Re: No GNOME Sound Events When in Run-Level 5 (Found Problem!!!)
- From: "Bruce W. Bigby" <bbigby rochester rr com>
- To: Havoc Pennington <hp redhat com>
- Cc: "List, GNOME" <gnome-list gnome org>
- Subject: Re: No GNOME Sound Events When in Run-Level 5 (Found Problem!!!)
- Date: Fri, 09 Jun 2000 23:28:15 -0400
Havoc Pennington wrote:
>
> "Bruce W. Bigby" <bbigby@rochester.rr.com> writes:
> > Why do I not hear GNOME sound events when running in run-level 5. I've
> > never gotten this to work. The only way GNOME sound events work is when
> > I run in run-level 3 and execute startx. Don't want to do this.
>
> You need to give your user account permission to write to
> /dev/dsp. How you do this exactly depends on your distribution, but
> basically you make sure a group (such as "sound") owns /dev/dsp and
> then put yourself in that group.
>
> Havoc
>
> _______________________________________________
> gnome-list mailing list
> gnome-list@gnome.org
> http://mail.gnome.org/mailman/listinfo/gnome-list
I found the problem! I started comparing the environments between my
account, and my wife's account, which didn't work and my son's account
which did produce sound. I noticed that I explicitly put the following
in my .bash_profile file:
DISPLAY="`hostname`:0.0"
At first, I saw this difference, but thought, what does sound have to do
with the display so I looked for other clues. Then, I decided, well,
perhaps esd uses the X protocol and setting DISPLAY like I did might
cause problems. Heck, my son's account was getting along without the
explicit setting of the DISPLAY variable, perhaps mine might AND produce
sound. To my delight, I got rid of the DISPLAY statement and, wallah!

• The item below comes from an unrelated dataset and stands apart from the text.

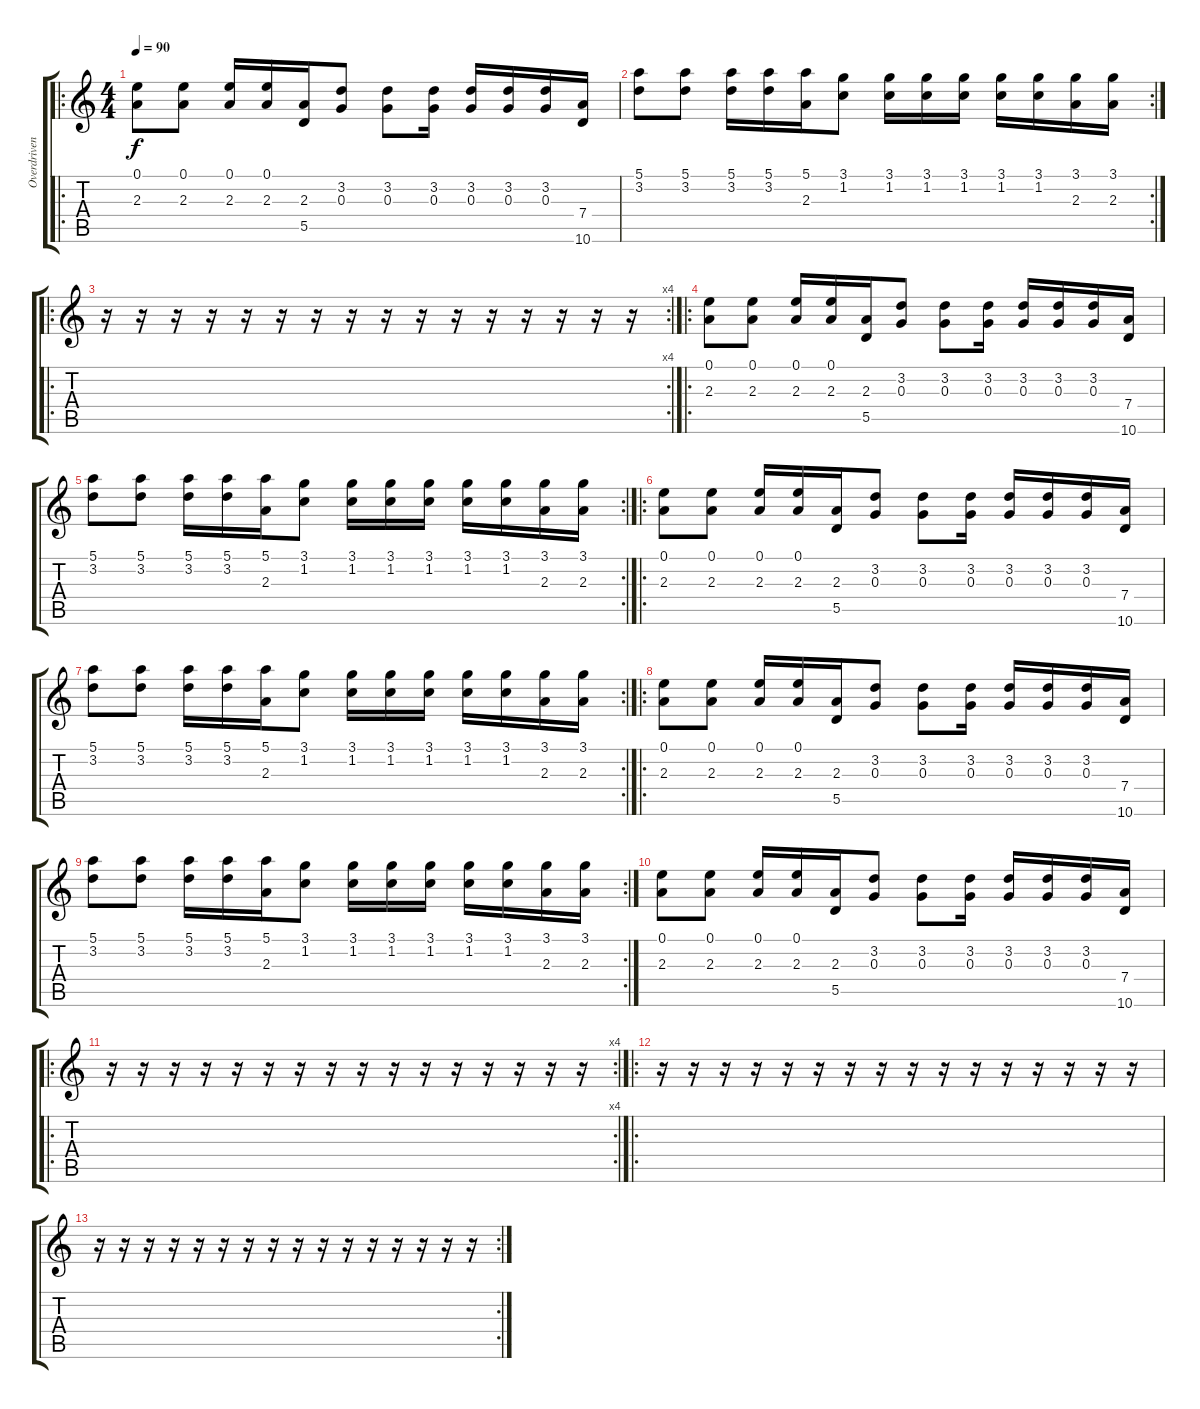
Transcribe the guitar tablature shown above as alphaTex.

Sound! Of course, I fixed my wife's account, too.
I suppose that, if I wanted to set the DISPLAY variable, I should have
done something like this:
DISPLAY=localhost.localdomain:0.0
Would that suffice? I don't feel like testing it now. It's late and my
wife wants a foot massage; later. :-)
--
Bruce W. Bigby
http://home.rochester.rr.com/bigbyofrocny
Do for others what you would want others to do for you.